Quatre suicides en quatre jours, 28 depuis le début de l’année. L’UNSA Police tire une nouvelle fois la sonnette d’alarme.
Suicides dans la police : l'UNSA tire une nouvelle fois la sonnette d'alarme (affiche UNSA)

« Deux nouveaux flics nous ont quitté depuis ce matin… écrit l’intersyndicale de la police dans un communiqué envoyé à la presse. Depuis le début de l’année 2019, 28 de nos collègues ont choisi d’en finir avec la vie et ont commis le geste irréparable. Les journées dramatiques s’enchaînent à un rythme insoutenable et jamais connu. ».
En effet, un policier de 42 ans, père d’un enfant de 4 ans, s’est supprimé dans la nuit de lundi 15 à mardi 16 avril à Metz. Un policier de 52 ans a mis fin à ses jours avec son arme de service, la même nuit à Béziers.
Ce jeudi 18 avril 2019, c’est une jeune capitaine de police de 48 ans qui s’est tirée une balle dans la tête avec son arme de service à Montpellier et un jeune policier de 25 ans s’est donné la mort dans des circonstances analogues à Paris.
Ça fait beaucoup. Beaucoup trop.

Colère de l’intersyndicale

Face à ce fléau, l’intersyndicale de tous les corps de la Police Nationale « ne supporte plus de perdre autant de collègues. Des mesures fortes et immédiates doivent être prises sans délai.
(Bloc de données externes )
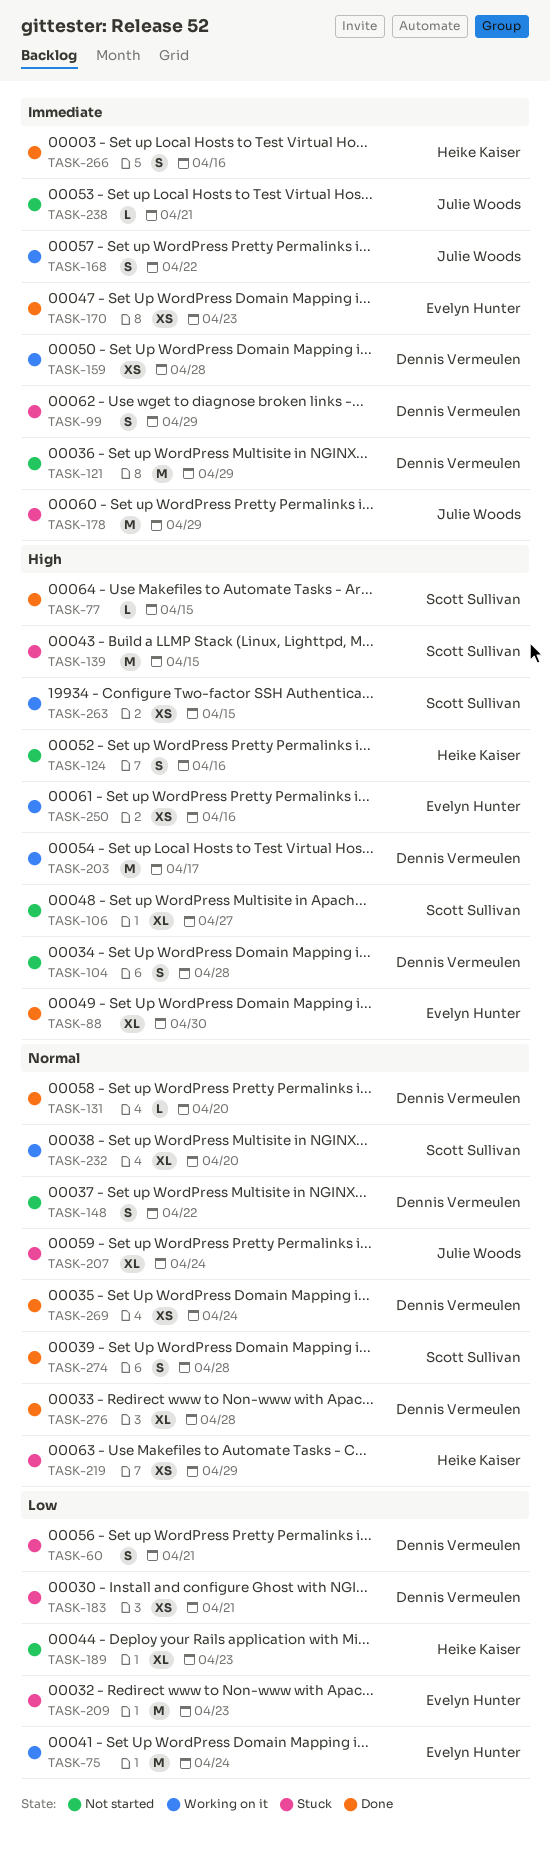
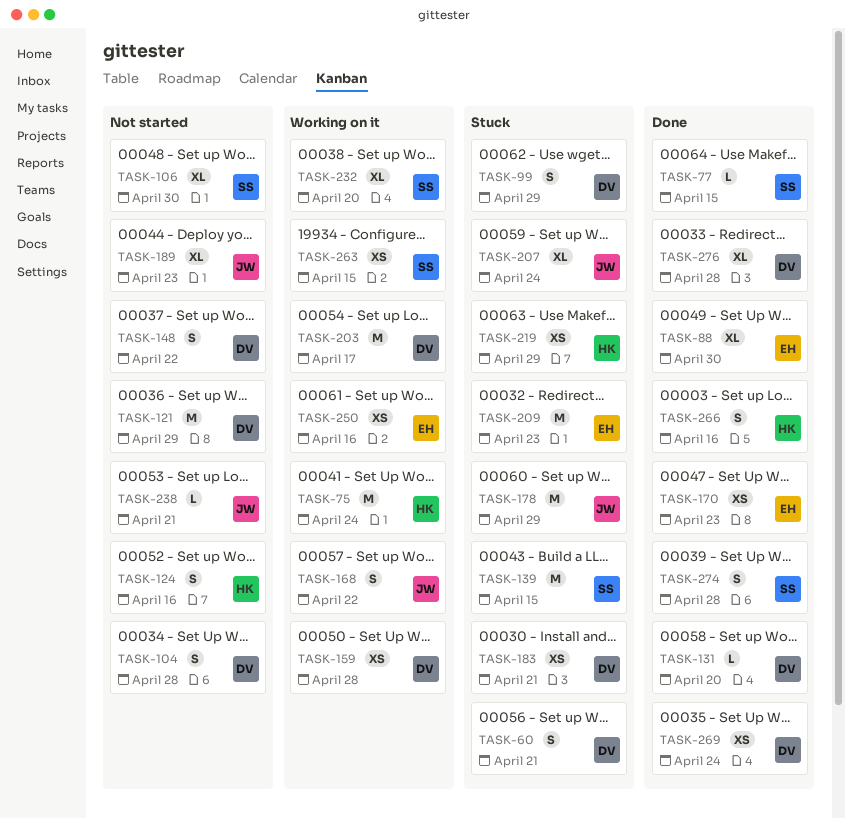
TASK-75, owner: Evelyn Hunter -> Heike Kaiser
TASK-106, due: Apr 27 -> Apr 30
TASK-189, owner: Heike Kaiser -> Julie Woods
Malgré les propos du ministre le 2 avril dernier, après le plan de 2009, celui de 2015, un troisième plan de mobilisation a vu le jour mais, de plans en réunions, nous en sommes toujours au même point. »
L’intersyndicale appelle « l’ensemble des personnels, sans clivage syndical ni de corps, à se rassembler le vendredi 19 avril 2019, de 11h30 à midi, en silence, devant leurs services respectifs en hommage à nos collègues.
L’Intersyndicale demande à être reçue en urgence par le ministre de l’Intérieur.
Le plan de lutte contre les suicides dans la Police doit devenir une cause nationale et être décrété PRIORITÉ ministérielle. »

Cellule « alerte prévention »

Le 12 avril, le ministre de l’Intérieur Christophe Castaner a annoncé la création d’une « cellule alerte prévention suicide » pour la police nationale, qui aura pour mission de porter un plan d’action. Un numéro de téléphone dédié, disponible 24h/24, permettra de signaler les risques et de mettre les personnes en souffrance en relation avec des psychologues.
Suffisant ? Beaucoup en doute.
En 2018, 35 policiers et 33 gendarmes se sont suicidés.